食事の時であれば、まず、テレビやラジオなど音を消して、他愛のない話題から話しかけます。次に面白かった事や子どもの興味のありそうな話題などを、自らが提供することで関心を引きます。
子どもに質問する時は、漠然としたことよりも、最初は簡単に答えられる内容を聞くのがよいでしょう。
たとえば「今日は、どうだった?」と質問すれば、回答するのに時間がかかります。子どもは頭の中で一日の出来事を整理しなければならず、面倒になるからです。これでは「まあまあ」「普通」など、適当な返事に終わり、会話が続かなくなってしまいます。最初は軽くキャッチボールを楽しむように質問をします。「給食は何だった?」「体育の授業では何をしたの?」など、相手が深く考えなくても回答できるように質問します。

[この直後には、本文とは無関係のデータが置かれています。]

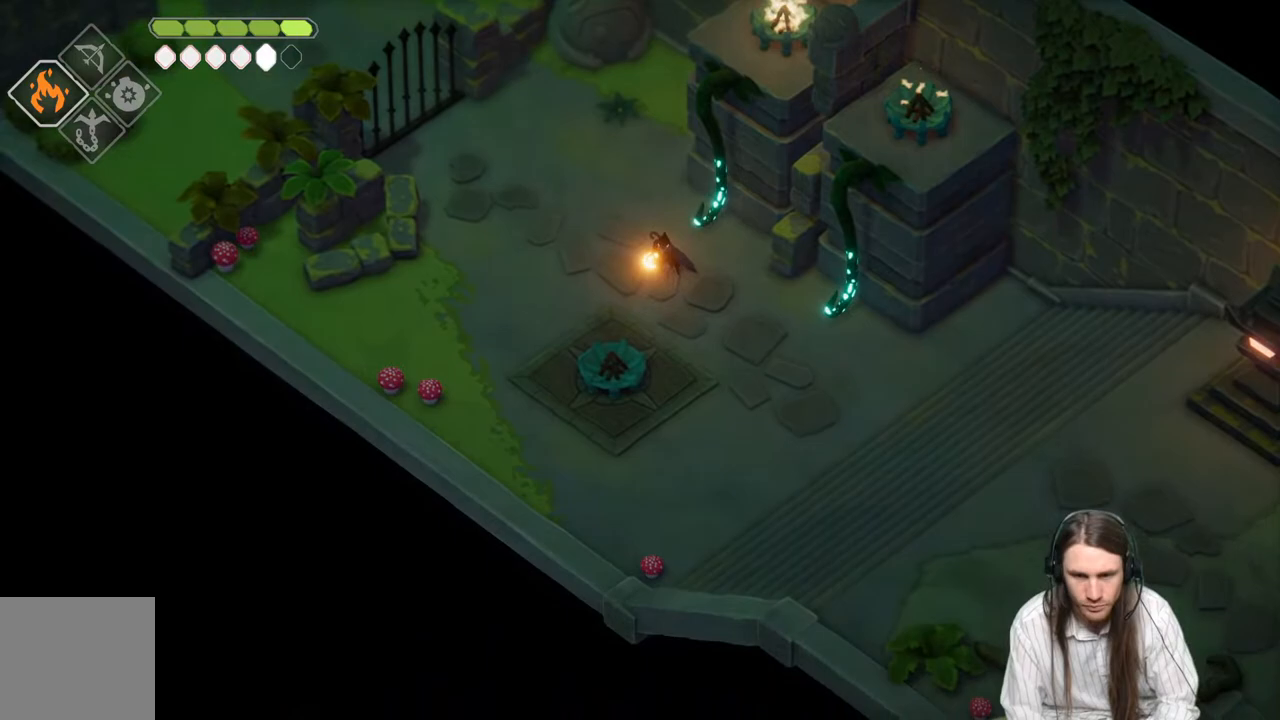
{"buttons": [], "left_stick": "down-right", "right_stick": "center", "events": [[167, "L2", "up"], [183, "left_stick", "down-left"], [350, "left_stick", "center"], [433, "left_stick", "down-right"]]}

家でリラックスして話ができないと感じた時におすすめなのは、一緒に散歩に出かけることです。
人は歩きながら話すと、前向きになれると言います。
交渉の神と言われるアップル社のスティーブ・ジョブズは、ここ一番の交渉の場面では、相手を散歩に誘いました。米ペプシコーラ社の幹部であったジョン・スカリー氏を自社のCEOに招く時、ジョブズ氏は歩きながら次のように語ったそうです。
《残りの人生も砂糖水を売ることに費やしたいか、それとも世界を変えるチャンスが欲しいか?》
子どもと面と向かって話しにくい事でも、歩きながらであれば自然に会話が弾みます。

娘が保育園に通っていた時のことです。毎日が楽しそうにしていたので、私たちもすっかり安心していました。
しかしある日、保育園から帰った時の様子がちょっと普段とは違うように思えました。そこで、近所にある池の方へ散歩に誘って出かけました。歩きながら保育園での様子を聞いてみると、悩みがあることが分かりした。
娘は同じクラスの子から「許さない」と言われていました。何の理由もなく突然に2人の女の子から因縁をつけられて傷ついていました。私は5才の娘なりに悩みがあること事を知り、できる限りの助言をしました。
もし、いつもとちょっと違う様子を感じていなければ、そんな出来事があったことをずっと知らずにいたかも知れません。
また、その兆しは毎日気をつけて見ていなければ見つけられなかったはずです。
子どもの悩みは、親が気づいてやらなければ放置されます。子どもにとって、自分の悩みを聞いてもらい、支えられることも時には必要なのです。

私たちは子どもを「見守る」という言葉をよく使います。
「見守る」は、子どもを目の前で見ていて守るという意味だけではなく、昨日も今日も、そして明日も気にかけることでもあるように思います。

1日が終わり、すやすやと眠る子どもの横顔を見ると
いつも寝顔が自分にそっくりな気がします。
私は自分の寝顔を一度も見たことがないというのに。